◆ Work task
Pick out each line in the entries below that contains the word "some" and copy those lines.

◆ Data under study
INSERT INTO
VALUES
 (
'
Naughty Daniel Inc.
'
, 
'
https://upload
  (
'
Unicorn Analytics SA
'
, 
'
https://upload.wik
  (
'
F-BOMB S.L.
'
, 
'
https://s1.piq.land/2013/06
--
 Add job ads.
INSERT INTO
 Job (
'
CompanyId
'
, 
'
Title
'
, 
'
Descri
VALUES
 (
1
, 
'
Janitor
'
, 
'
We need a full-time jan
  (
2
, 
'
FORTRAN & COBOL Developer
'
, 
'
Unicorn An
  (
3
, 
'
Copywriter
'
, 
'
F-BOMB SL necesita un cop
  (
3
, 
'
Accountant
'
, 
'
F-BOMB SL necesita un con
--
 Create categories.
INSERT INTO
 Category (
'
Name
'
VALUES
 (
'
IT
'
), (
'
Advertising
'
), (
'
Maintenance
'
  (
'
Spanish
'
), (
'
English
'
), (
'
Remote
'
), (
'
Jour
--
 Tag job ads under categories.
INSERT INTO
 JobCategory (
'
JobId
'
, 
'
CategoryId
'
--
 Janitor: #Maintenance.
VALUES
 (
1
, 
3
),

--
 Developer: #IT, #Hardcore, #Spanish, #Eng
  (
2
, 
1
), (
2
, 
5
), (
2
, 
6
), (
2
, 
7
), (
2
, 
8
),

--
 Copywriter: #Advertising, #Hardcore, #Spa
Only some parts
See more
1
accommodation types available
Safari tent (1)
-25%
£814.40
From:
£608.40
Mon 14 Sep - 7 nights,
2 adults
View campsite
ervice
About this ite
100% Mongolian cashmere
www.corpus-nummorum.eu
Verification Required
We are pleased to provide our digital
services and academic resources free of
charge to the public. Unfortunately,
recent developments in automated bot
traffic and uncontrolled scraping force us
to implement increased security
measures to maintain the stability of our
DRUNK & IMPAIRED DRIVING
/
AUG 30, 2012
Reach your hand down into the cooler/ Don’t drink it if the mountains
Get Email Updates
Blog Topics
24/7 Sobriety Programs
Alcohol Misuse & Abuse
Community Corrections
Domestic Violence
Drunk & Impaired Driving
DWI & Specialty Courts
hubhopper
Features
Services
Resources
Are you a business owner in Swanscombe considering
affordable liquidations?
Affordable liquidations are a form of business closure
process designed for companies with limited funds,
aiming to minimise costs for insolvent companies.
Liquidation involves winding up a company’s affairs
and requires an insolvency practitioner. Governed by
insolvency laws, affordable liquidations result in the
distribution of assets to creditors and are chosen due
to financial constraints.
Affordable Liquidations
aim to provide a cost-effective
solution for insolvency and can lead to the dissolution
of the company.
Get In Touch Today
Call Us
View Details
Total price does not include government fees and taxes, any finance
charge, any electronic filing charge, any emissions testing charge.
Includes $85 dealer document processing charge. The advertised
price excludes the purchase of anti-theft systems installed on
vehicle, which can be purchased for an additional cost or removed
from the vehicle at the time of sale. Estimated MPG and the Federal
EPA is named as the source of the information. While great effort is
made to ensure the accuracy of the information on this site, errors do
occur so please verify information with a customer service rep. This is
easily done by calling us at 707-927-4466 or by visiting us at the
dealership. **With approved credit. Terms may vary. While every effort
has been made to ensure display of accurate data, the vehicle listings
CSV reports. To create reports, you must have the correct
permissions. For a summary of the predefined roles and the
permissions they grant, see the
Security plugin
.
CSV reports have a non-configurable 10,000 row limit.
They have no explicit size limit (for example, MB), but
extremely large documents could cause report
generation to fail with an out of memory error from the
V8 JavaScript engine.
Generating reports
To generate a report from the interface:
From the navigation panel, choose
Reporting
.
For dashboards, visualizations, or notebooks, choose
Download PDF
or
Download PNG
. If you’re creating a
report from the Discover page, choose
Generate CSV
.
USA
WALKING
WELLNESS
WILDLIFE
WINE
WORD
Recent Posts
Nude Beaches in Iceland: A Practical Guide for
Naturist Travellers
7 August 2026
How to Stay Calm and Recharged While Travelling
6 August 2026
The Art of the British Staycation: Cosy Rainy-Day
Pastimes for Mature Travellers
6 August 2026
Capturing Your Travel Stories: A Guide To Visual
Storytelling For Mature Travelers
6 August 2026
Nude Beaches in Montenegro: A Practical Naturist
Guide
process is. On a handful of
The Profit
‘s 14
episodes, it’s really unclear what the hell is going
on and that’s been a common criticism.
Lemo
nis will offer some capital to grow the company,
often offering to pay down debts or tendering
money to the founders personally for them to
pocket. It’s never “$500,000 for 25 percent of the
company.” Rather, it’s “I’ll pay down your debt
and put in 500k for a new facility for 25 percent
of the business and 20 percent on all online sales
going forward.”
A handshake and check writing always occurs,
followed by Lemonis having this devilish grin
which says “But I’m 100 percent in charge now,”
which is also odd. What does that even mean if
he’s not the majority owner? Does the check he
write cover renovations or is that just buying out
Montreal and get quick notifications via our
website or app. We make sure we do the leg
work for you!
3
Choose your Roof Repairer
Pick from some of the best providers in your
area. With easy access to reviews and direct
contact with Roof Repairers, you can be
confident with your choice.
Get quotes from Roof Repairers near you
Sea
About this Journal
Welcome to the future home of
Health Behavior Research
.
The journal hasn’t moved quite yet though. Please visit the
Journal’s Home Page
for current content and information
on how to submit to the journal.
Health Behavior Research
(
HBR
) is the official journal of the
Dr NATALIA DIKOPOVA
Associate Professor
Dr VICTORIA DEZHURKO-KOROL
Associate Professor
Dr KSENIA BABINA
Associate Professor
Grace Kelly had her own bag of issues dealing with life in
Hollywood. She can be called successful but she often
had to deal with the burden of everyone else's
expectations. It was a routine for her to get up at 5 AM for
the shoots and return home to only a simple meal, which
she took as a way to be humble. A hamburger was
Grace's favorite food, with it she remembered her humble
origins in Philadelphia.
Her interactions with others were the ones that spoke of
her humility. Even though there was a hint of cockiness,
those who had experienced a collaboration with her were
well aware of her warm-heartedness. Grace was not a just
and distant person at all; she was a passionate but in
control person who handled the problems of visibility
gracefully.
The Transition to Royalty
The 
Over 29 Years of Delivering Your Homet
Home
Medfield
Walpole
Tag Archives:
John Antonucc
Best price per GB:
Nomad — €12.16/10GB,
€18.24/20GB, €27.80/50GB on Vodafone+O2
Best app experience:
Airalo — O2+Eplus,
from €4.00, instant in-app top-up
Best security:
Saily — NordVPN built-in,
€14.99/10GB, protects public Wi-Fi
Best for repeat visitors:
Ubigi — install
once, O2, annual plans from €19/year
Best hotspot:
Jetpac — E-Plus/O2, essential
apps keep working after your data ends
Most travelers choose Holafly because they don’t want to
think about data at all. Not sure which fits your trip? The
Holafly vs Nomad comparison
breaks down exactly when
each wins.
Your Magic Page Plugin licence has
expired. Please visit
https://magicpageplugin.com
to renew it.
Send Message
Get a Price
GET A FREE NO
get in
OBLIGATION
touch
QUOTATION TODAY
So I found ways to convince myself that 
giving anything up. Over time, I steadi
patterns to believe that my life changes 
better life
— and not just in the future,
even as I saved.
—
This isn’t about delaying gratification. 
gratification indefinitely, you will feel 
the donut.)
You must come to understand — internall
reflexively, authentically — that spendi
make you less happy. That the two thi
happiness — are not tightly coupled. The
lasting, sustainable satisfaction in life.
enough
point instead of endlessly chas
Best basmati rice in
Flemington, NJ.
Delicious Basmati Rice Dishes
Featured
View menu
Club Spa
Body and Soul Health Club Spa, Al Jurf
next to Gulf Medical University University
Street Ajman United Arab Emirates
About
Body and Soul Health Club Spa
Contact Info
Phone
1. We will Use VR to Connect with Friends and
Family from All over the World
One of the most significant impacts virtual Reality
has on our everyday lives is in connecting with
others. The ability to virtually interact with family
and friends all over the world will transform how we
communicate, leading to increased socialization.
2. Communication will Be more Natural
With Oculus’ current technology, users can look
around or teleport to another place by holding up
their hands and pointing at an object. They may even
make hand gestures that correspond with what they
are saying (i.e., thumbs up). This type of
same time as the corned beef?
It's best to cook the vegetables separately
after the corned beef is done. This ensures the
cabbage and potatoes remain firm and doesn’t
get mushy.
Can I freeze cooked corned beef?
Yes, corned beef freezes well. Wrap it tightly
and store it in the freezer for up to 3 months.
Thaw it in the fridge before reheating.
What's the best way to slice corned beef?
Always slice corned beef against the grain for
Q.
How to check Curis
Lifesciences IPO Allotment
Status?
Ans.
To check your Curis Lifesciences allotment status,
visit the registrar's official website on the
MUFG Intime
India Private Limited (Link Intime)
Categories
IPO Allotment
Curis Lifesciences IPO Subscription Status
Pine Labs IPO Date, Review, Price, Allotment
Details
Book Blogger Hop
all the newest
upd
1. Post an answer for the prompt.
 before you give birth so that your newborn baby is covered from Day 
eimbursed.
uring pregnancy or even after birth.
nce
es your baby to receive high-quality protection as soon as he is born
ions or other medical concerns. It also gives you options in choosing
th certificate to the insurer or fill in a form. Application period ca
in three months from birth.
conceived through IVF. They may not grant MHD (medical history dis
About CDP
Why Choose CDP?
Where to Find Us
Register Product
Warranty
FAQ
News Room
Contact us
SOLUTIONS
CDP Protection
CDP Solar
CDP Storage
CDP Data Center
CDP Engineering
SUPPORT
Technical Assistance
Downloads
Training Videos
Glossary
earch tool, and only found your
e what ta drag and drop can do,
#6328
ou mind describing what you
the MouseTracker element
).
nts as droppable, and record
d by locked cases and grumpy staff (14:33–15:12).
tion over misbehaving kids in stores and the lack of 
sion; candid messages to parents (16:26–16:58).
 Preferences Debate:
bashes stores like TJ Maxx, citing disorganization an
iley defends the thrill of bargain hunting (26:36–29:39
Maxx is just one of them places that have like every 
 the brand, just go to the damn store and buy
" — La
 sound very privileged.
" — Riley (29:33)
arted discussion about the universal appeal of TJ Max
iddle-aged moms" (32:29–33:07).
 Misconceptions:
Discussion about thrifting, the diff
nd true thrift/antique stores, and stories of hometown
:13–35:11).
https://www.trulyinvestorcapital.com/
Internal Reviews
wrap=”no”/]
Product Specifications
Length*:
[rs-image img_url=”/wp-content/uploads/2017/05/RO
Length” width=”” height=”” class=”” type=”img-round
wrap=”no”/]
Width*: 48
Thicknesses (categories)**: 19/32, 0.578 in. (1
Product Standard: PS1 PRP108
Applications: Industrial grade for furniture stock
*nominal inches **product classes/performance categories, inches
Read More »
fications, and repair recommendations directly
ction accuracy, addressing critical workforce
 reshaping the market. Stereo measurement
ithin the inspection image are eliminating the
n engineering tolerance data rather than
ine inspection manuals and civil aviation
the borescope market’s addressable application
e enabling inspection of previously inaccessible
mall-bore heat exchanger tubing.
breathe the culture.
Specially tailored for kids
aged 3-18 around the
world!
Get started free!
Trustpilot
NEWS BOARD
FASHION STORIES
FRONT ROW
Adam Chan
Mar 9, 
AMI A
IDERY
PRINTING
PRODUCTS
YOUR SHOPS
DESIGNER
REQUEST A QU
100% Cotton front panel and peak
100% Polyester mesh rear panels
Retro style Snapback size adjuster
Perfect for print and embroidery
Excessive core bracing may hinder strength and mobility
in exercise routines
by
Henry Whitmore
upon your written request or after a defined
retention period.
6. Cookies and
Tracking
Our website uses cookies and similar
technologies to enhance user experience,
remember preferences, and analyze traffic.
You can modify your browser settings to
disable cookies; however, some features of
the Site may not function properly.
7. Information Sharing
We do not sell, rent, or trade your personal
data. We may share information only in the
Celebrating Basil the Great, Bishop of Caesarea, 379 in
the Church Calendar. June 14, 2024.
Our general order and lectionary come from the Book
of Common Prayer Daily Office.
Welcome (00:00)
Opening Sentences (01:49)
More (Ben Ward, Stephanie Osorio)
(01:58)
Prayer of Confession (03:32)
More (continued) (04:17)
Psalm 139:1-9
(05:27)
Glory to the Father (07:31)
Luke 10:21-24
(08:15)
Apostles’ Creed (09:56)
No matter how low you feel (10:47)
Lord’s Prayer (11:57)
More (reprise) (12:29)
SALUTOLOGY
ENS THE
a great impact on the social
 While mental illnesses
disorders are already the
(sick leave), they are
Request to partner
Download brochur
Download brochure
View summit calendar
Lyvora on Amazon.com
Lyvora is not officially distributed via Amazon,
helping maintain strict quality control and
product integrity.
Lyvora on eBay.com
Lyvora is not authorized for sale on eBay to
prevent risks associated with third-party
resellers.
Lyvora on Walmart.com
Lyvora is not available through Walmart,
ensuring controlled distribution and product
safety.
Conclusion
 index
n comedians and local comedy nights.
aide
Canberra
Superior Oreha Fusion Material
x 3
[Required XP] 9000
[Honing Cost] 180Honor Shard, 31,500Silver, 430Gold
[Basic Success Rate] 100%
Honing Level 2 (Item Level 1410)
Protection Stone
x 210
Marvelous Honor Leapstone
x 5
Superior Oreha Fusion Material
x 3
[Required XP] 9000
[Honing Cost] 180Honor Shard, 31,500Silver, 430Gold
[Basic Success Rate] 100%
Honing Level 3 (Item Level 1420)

◆ Solution to the problem
Only some parts
nis will offer some capital to grow the company,
Pick from some of the best providers in your
disable cookies; however, some features of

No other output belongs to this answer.